__SUPPLIED PASSAGE__.
Iterative cycles of instructor feedback and course correction can also normalise the process of identifying errors and developing openness to change, both of which are key features of PS. In turn, students may become more resilient to uncertainty and ambiguity, which supports the process of complex problem-solving (Boon & van Baalen, 2019; Repko et al., 2017; Welch, 2017). However, maintaining a supportive but unintrusive presence is quite a delicate task, especially in a high-pressure online context. To sustain and grow students’ sense of competence, the instructor needs to avoid the development of student dependence on their advice and direction. Instructors may need to shift their mindset from the traditional academic role of ‘teacher’ to one of ‘coach’ or ‘facilitator’ and make this position clear to students. Likewise, emphasising team self-governance by incorporating opportunities for students to conduct periodic reviews of team performance and act on the outcomes (the lowest scoring question in our survey) could further enhance the level of PS.
Conclusion
Psychologically safe collaboration environments are characterised by a team-level learning mindset and interpersonal trust, where individuals readily step up to provide new information, challenge assumptions or identify errors in the interests of helping the team accomplish its collective goals. Existing research on PS prioritises diagnostic studies (whether PS exists in specific teamwork situations) or understanding the typology of PS characteristics, such as a team’s ability to engage in robust and dynamic task-related debates or experiment with new concepts. Fewer studies document practical strategies for achieving PS, especially in the context of online teaching and learning.
This research is significant in pinpointing aspects of instructional design that support the establishment and of maintenance of PS in online interdisciplinary problem-based learning. Our study indicates that the interaction of specific elements of teaching as service design, including epistemic, social and set design considerations, can move students towards realising PS in their teams, and thus experience deeper interdisciplinary collaboration. Instructional design and practices that assist students to overcome some of the challenges of achieving PS in an online environment include:
Making time for students to get to know each other and stay connected;
Teaching and modelling openness;
Designing project tasks that invite and require diverse contributions; and
Using regular cycles of feedback to normalise constructive failure and revision of ideas.
Since the Covid-19 pandemic, online learning has cemented itself as a commonplace mode of higher education delivery. The findings of our preliminary study will be of value in distinguishing practical aspects of instructional design that can build students’ collaboration capability and support complex problem-solving in a remote learning context. More broadly, if the actions of instructors are paralleled with those of team coordinators in the professional sphere, the strategies outlined in this article may also assist organisational leaders to promote effective boundary-crossing collaborations in virtual work teams.
Footnotes
Data availability statement
Quantitative survey results and interview transcripts are available from the authors on request.
Declaration of conflicting interests
The author(s) declared no potential conflicts of interest with respect to the research, authorship, and/or publication of this article.
Funding
The author(s) received no financial support for the research, authorship, and/or publication of this article.
Research data availability
Digital assets (survey data and focus group transcripts) are stored on the University of Sydney’s Research Data Store (RDS). Other researchers may request access to the data collections from Dr Fabian Held.

__RAW DATA__.
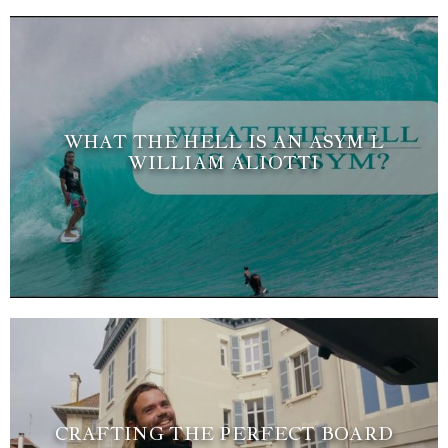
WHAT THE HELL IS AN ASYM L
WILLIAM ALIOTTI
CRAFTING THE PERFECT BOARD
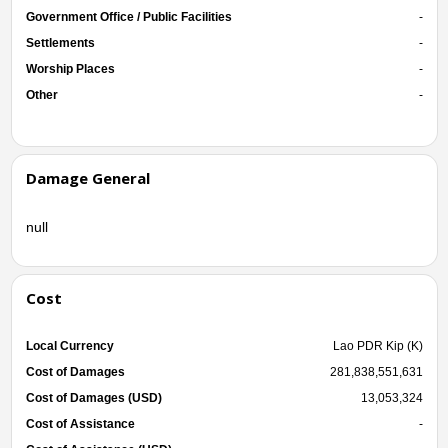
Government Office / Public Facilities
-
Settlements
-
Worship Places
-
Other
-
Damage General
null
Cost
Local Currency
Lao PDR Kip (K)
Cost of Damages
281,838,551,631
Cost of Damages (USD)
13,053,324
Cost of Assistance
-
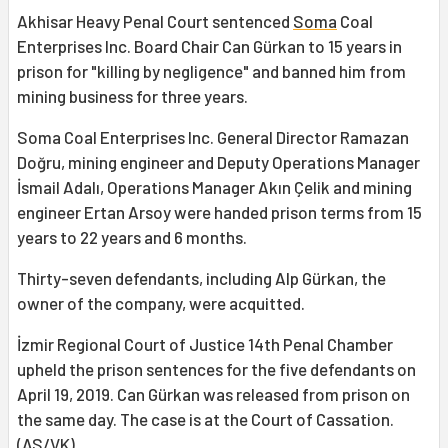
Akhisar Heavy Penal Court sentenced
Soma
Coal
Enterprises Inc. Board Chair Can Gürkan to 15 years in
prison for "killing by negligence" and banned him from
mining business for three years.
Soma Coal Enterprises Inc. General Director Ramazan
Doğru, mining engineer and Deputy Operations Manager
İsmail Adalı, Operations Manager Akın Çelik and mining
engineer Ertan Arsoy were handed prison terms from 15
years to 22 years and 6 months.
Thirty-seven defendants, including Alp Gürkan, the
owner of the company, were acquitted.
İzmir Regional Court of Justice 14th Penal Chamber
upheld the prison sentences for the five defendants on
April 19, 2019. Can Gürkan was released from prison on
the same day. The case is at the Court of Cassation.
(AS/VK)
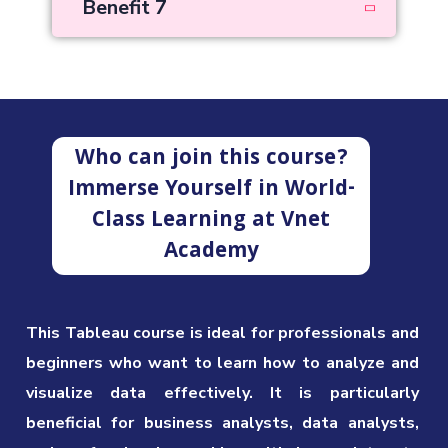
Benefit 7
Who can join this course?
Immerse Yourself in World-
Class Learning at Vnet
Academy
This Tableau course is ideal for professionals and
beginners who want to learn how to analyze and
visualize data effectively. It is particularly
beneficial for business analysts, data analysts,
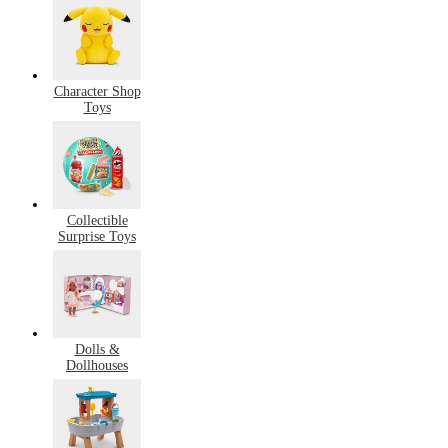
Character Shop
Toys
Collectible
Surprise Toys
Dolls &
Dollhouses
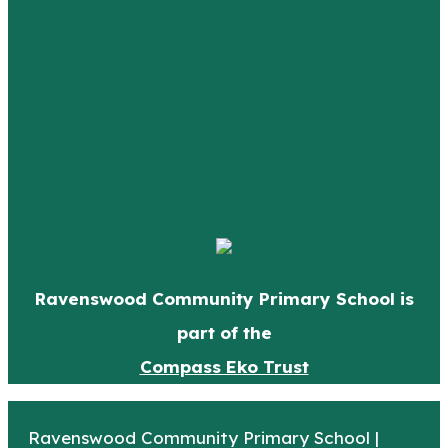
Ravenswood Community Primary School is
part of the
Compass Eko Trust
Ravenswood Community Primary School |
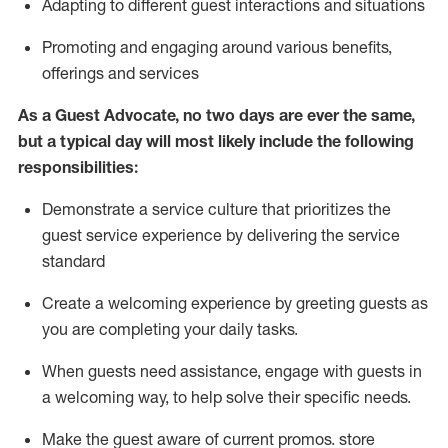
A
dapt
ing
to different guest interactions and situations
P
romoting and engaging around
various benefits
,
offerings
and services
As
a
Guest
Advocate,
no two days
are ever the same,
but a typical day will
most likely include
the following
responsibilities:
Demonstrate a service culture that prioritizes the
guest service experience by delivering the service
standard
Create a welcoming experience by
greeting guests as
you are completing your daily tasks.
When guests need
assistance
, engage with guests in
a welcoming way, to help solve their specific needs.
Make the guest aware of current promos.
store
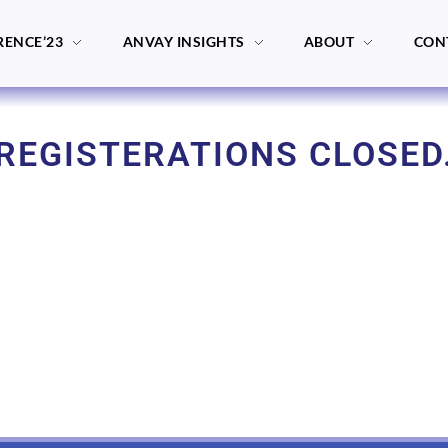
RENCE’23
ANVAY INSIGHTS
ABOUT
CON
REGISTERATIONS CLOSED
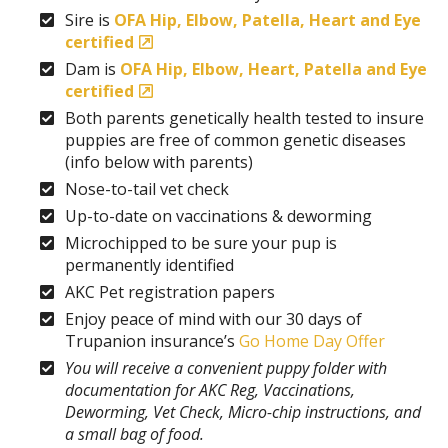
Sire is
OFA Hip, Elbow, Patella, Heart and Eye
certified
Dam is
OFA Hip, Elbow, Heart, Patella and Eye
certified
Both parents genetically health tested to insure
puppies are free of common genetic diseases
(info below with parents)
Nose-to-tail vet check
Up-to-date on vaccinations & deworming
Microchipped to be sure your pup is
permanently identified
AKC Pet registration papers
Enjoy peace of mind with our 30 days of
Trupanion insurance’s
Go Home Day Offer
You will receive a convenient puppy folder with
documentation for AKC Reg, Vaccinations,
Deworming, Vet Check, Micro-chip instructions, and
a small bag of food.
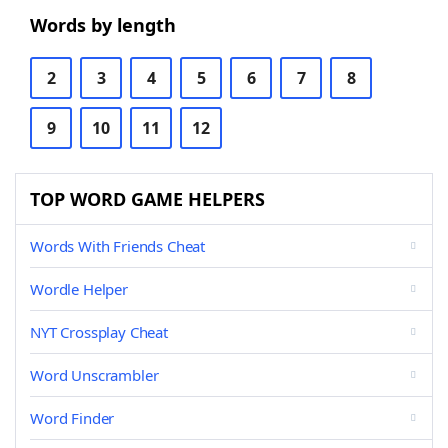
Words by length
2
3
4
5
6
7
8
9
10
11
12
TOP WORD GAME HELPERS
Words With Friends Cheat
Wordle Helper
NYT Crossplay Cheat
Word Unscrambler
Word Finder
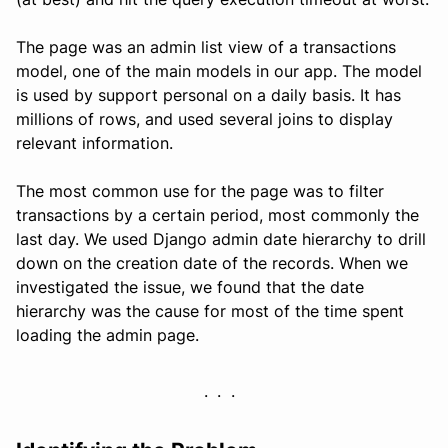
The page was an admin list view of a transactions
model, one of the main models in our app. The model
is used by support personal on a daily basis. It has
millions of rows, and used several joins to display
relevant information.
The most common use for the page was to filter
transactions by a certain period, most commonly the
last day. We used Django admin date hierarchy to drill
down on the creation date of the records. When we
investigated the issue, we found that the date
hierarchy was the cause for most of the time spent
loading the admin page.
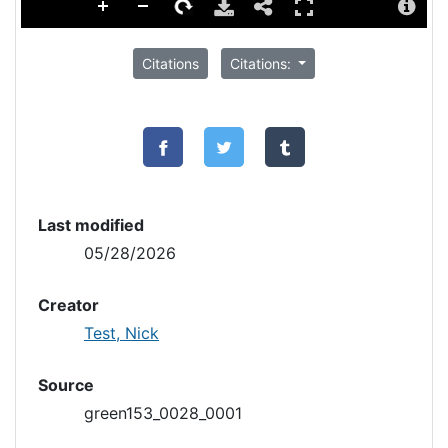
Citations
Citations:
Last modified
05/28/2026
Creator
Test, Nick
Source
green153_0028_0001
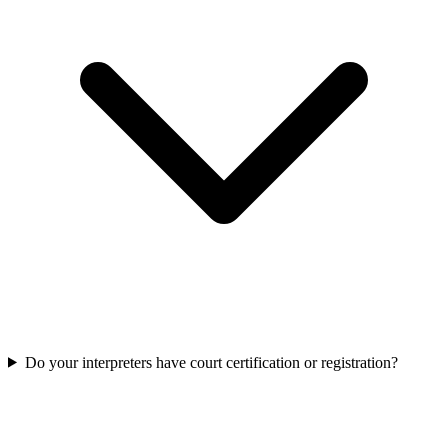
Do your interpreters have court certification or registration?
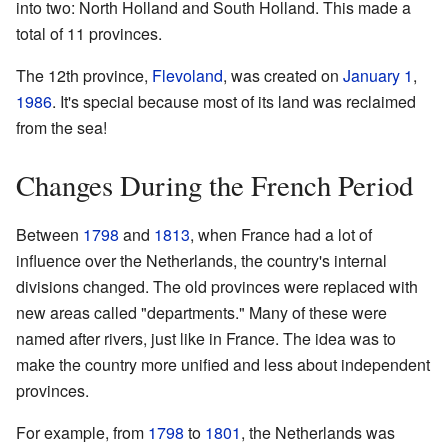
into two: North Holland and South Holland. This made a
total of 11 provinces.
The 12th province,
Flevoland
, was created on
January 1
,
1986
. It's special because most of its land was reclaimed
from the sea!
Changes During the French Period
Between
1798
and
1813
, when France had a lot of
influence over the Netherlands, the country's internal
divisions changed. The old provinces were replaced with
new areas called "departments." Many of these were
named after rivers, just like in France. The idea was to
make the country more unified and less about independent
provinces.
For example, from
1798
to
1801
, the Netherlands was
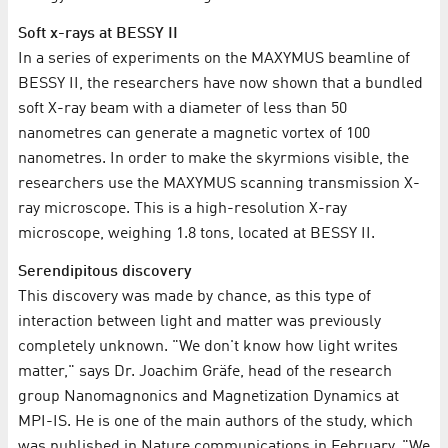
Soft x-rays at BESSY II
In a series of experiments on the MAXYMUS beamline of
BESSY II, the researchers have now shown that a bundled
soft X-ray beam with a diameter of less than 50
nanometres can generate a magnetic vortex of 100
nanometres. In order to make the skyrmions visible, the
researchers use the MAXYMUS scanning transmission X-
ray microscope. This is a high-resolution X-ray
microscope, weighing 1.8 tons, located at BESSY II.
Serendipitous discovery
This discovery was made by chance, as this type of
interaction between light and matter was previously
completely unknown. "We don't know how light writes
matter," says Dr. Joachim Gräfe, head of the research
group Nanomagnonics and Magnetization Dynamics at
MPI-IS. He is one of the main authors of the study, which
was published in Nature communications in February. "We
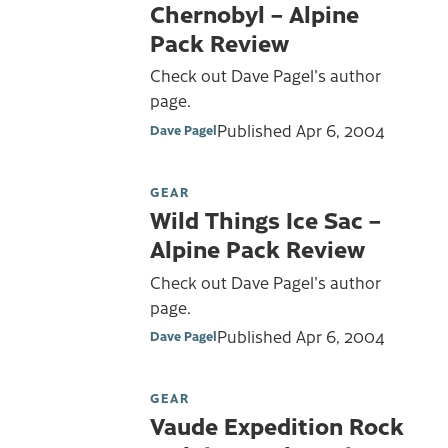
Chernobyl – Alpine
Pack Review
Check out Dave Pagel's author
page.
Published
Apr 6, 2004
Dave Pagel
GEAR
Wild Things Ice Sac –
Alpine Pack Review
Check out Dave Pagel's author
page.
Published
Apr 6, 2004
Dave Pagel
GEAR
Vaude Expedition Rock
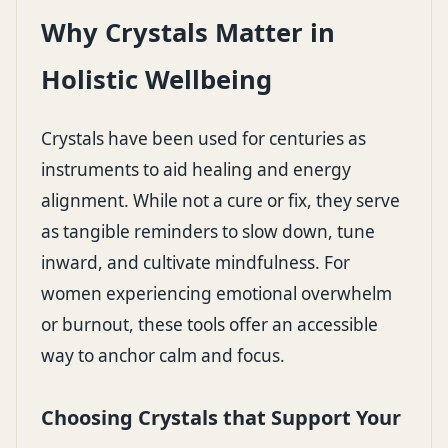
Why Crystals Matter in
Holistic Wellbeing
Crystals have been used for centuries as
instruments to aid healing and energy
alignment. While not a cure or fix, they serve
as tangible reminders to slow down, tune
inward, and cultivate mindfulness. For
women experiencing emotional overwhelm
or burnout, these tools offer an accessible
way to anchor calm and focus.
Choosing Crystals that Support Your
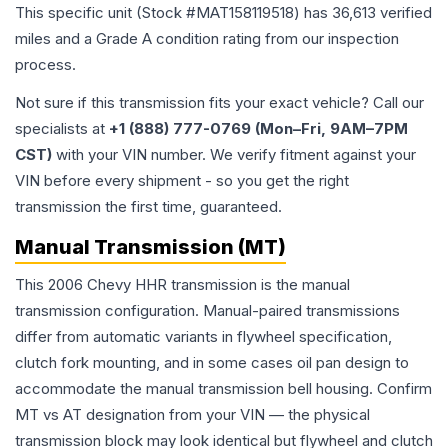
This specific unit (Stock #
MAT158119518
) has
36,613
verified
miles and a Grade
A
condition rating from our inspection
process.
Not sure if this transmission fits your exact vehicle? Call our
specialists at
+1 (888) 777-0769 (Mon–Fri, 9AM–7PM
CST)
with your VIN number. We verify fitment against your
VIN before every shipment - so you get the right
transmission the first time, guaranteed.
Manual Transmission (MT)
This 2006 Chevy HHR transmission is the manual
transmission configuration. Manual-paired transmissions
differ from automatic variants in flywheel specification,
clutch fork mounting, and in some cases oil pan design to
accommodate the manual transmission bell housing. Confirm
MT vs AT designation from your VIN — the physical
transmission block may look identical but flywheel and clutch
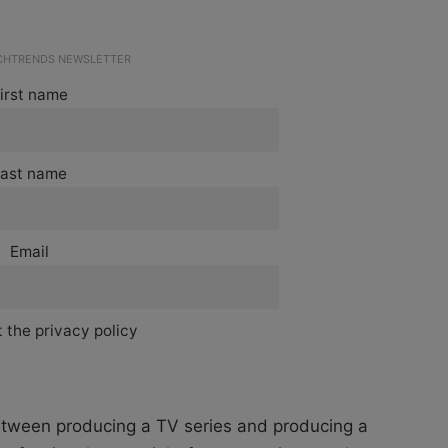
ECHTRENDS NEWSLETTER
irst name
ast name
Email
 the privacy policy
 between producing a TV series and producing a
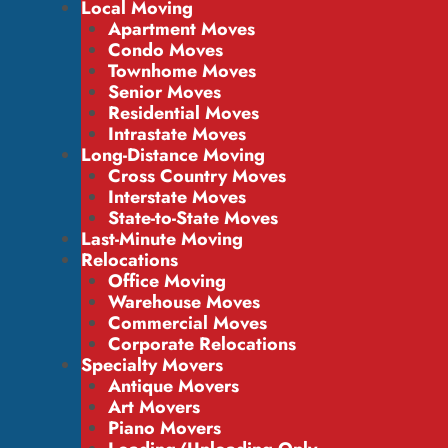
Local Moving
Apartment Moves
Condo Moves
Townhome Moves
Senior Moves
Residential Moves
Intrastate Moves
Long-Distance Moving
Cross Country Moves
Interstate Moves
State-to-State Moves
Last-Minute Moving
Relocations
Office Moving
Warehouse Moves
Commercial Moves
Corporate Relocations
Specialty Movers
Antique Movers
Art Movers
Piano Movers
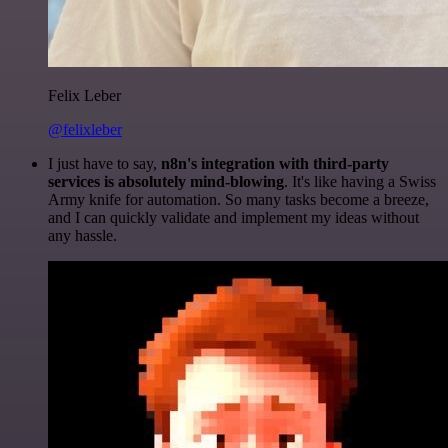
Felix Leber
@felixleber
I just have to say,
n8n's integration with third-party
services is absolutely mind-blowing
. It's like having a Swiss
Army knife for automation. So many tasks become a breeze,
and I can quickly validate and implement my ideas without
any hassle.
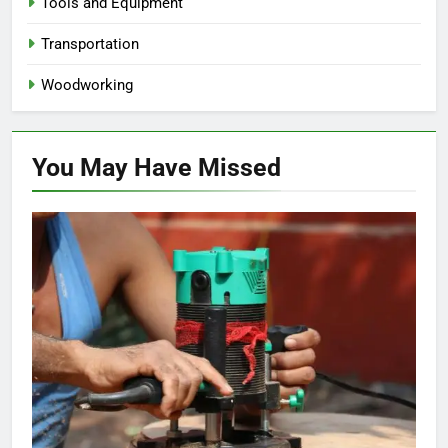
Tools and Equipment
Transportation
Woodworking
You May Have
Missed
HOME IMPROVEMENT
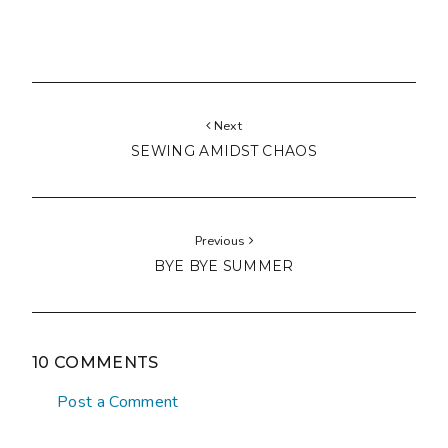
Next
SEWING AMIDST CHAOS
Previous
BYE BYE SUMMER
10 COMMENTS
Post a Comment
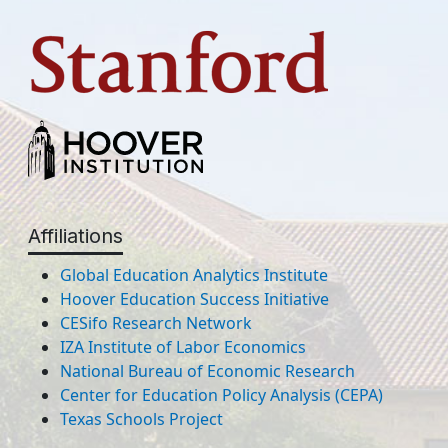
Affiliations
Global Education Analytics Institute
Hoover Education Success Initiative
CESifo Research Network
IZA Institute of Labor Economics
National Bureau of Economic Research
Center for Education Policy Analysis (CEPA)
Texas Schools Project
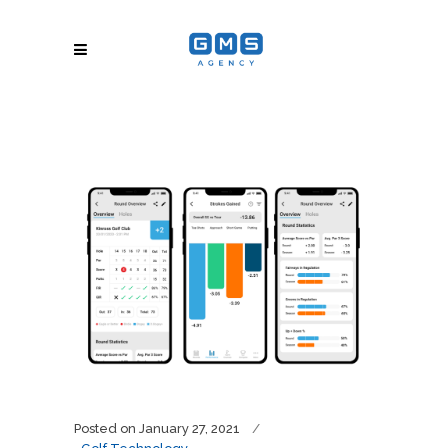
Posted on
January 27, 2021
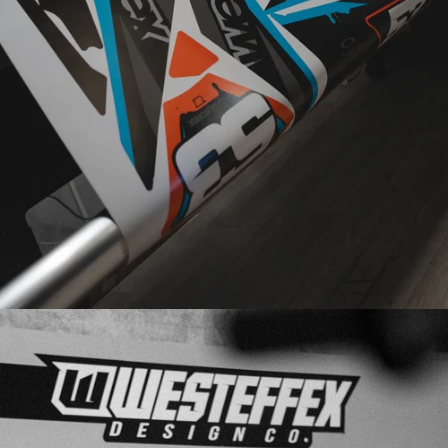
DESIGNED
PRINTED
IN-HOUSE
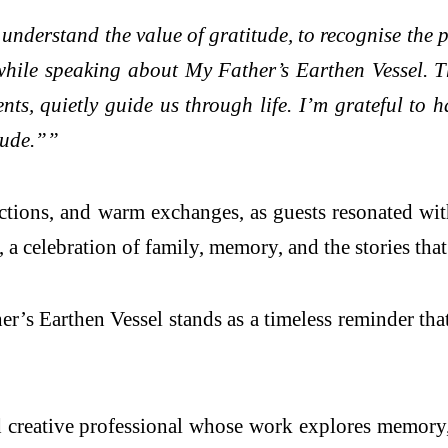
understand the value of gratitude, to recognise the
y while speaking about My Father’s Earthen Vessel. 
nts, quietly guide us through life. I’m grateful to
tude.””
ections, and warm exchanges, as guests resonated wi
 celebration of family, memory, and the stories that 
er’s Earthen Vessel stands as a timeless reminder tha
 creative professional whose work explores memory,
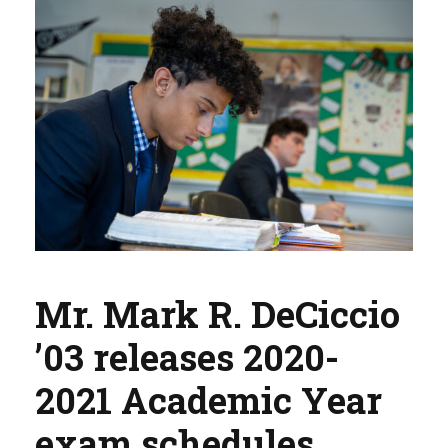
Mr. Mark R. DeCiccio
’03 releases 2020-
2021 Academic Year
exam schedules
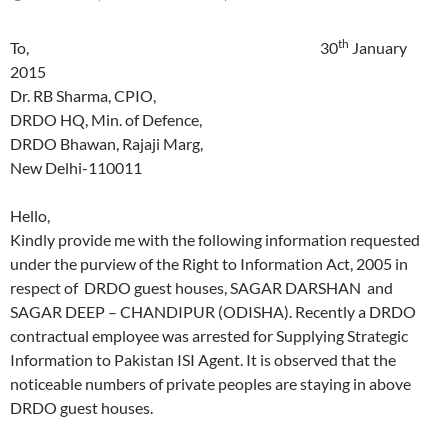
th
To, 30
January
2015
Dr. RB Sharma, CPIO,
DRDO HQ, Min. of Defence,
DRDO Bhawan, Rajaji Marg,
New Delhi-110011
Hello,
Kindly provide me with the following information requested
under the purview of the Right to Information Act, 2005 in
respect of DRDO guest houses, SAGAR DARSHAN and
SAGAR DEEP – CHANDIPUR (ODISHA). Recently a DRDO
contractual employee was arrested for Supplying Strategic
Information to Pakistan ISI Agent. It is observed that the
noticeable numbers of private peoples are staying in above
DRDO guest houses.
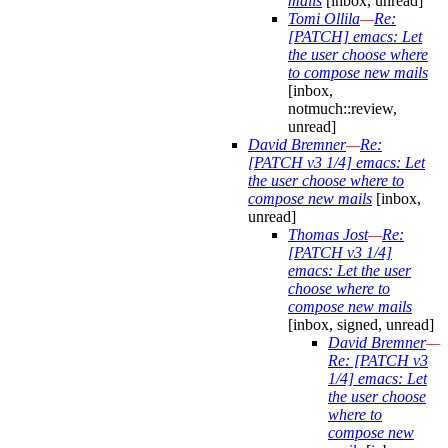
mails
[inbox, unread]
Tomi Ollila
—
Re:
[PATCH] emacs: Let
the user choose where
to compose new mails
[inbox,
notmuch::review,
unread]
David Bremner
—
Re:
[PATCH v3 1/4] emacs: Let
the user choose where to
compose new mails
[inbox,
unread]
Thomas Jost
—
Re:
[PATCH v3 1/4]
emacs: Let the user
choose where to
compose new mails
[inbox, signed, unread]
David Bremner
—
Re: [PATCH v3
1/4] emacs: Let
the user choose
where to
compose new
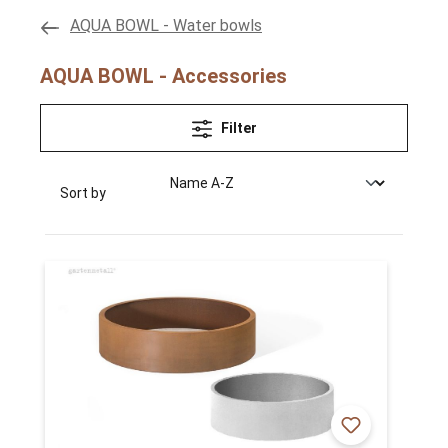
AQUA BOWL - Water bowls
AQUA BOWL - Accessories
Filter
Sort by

__WHAT YOU NEED TO DO__. In the passage on psychological safety in online learning, who can other researchers ask for access to the data collections? The listing is not needed here.

__EXERCISE SOLUTION__. Dr Fabian Held.